[Document images with source code]
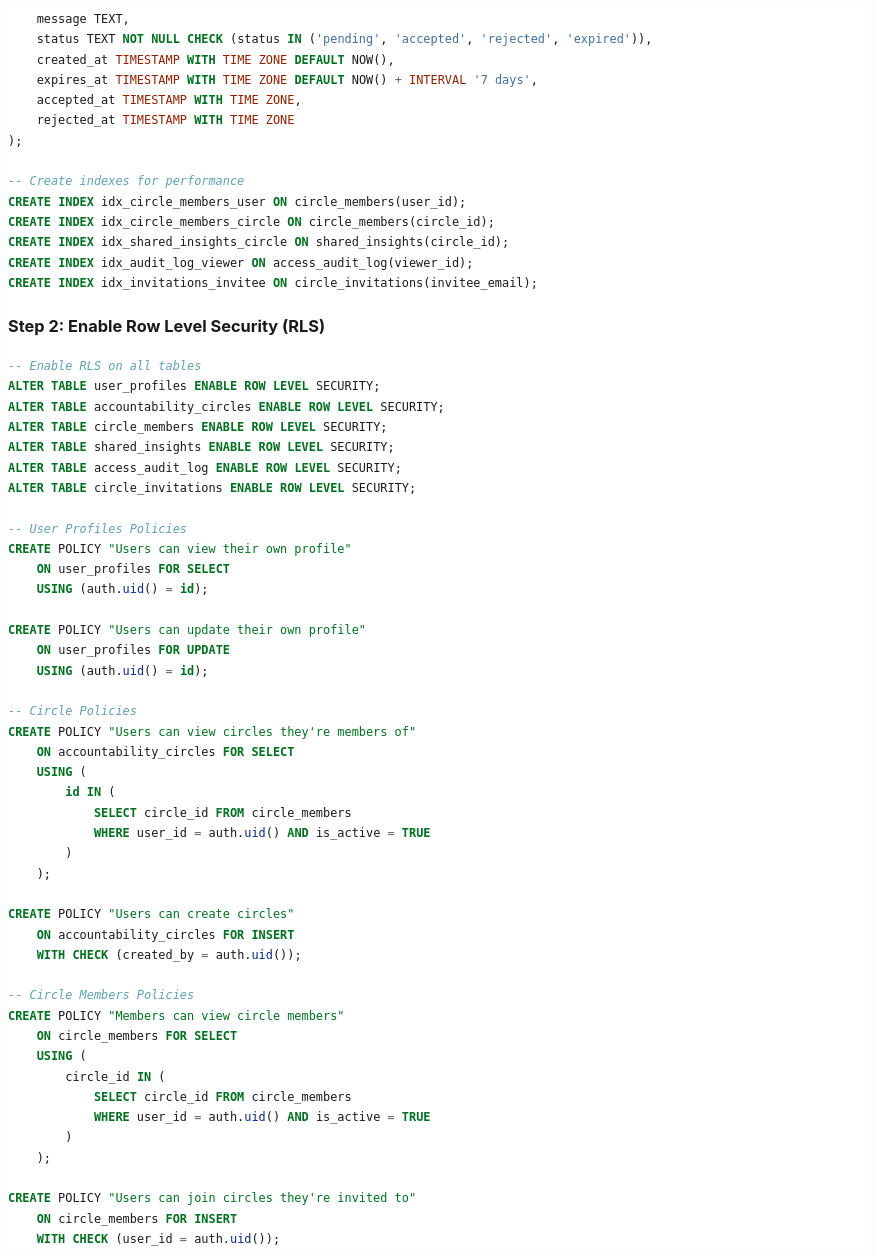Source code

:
```sql
    message TEXT,
    status TEXT NOT NULL CHECK (status IN ('pending', 'accepted', 'rejected', 'expired')),
    created_at TIMESTAMP WITH TIME ZONE DEFAULT NOW(),
    expires_at TIMESTAMP WITH TIME ZONE DEFAULT NOW() + INTERVAL '7 days',
    accepted_at TIMESTAMP WITH TIME ZONE,
    rejected_at TIMESTAMP WITH TIME ZONE
);

-- Create indexes for performance
CREATE INDEX idx_circle_members_user ON circle_members(user_id);
CREATE INDEX idx_circle_members_circle ON circle_members(circle_id);
CREATE INDEX idx_shared_insights_circle ON shared_insights(circle_id);
CREATE INDEX idx_audit_log_viewer ON access_audit_log(viewer_id);
CREATE INDEX idx_invitations_invitee ON circle_invitations(invitee_email);
```

### **Step 2: Enable Row Level Security (RLS)**

```sql
-- Enable RLS on all tables
ALTER TABLE user_profiles ENABLE ROW LEVEL SECURITY;
ALTER TABLE accountability_circles ENABLE ROW LEVEL SECURITY;
ALTER TABLE circle_members ENABLE ROW LEVEL SECURITY;
ALTER TABLE shared_insights ENABLE ROW LEVEL SECURITY;
ALTER TABLE access_audit_log ENABLE ROW LEVEL SECURITY;
ALTER TABLE circle_invitations ENABLE ROW LEVEL SECURITY;

-- User Profiles Policies
CREATE POLICY "Users can view their own profile"
    ON user_profiles FOR SELECT
    USING (auth.uid() = id);

CREATE POLICY "Users can update their own profile"
    ON user_profiles FOR UPDATE
    USING (auth.uid() = id);

-- Circle Policies
CREATE POLICY "Users can view circles they're members of"
    ON accountability_circles FOR SELECT
    USING (
        id IN (
            SELECT circle_id FROM circle_members 
            WHERE user_id = auth.uid() AND is_active = TRUE
        )
    );

CREATE POLICY "Users can create circles"
    ON accountability_circles FOR INSERT
    WITH CHECK (created_by = auth.uid());

-- Circle Members Policies
CREATE POLICY "Members can view circle members"
    ON circle_members FOR SELECT
    USING (
        circle_id IN (
            SELECT circle_id FROM circle_members 
            WHERE user_id = auth.uid() AND is_active = TRUE
        )
    );

CREATE POLICY "Users can join circles they're invited to"
    ON circle_members FOR INSERT
    WITH CHECK (user_id = auth.uid());
```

▶ WHAT YOU SHOULD DO: Word for word, repeat the lines from the one holding "### **Step 2: Enable" through the last line of the entries, both included.

▶ RESPONSE BELOW:
### **Step 2: Enable Row Level Security (RLS)**

```sql
-- Enable RLS on all tables
ALTER TABLE user_profiles ENABLE ROW LEVEL SECURITY;
ALTER TABLE accountability_circles ENABLE ROW LEVEL SECURITY;
ALTER TABLE circle_members ENABLE ROW LEVEL SECURITY;
ALTER TABLE shared_insights ENABLE ROW LEVEL SECURITY;
ALTER TABLE access_audit_log ENABLE ROW LEVEL SECURITY;
ALTER TABLE circle_invitations ENABLE ROW LEVEL SECURITY;

-- User Profiles Policies
CREATE POLICY "Users can view their own profile"
    ON user_profiles FOR SELECT
    USING (auth.uid() = id);

CREATE POLICY "Users can update their own profile"
    ON user_profiles FOR UPDATE
    USING (auth.uid() = id);

-- Circle Policies
CREATE POLICY "Users can view circles they're members of"
    ON accountability_circles FOR SELECT
    USING (
        id IN (
            SELECT circle_id FROM circle_members 
            WHERE user_id = auth.uid() AND is_active = TRUE
        )
    );

CREATE POLICY "Users can create circles"
    ON accountability_circles FOR INSERT
    WITH CHECK (created_by = auth.uid());

-- Circle Members Policies
CREATE POLICY "Members can view circle members"
    ON circle_members FOR SELECT
    USING (
        circle_id IN (
            SELECT circle_id FROM circle_members 
            WHERE user_id = auth.uid() AND is_active = TRUE
        )
    );

CREATE POLICY "Users can join circles they're invited to"
    ON circle_members FOR INSERT
    WITH CHECK (user_id = auth.uid());
```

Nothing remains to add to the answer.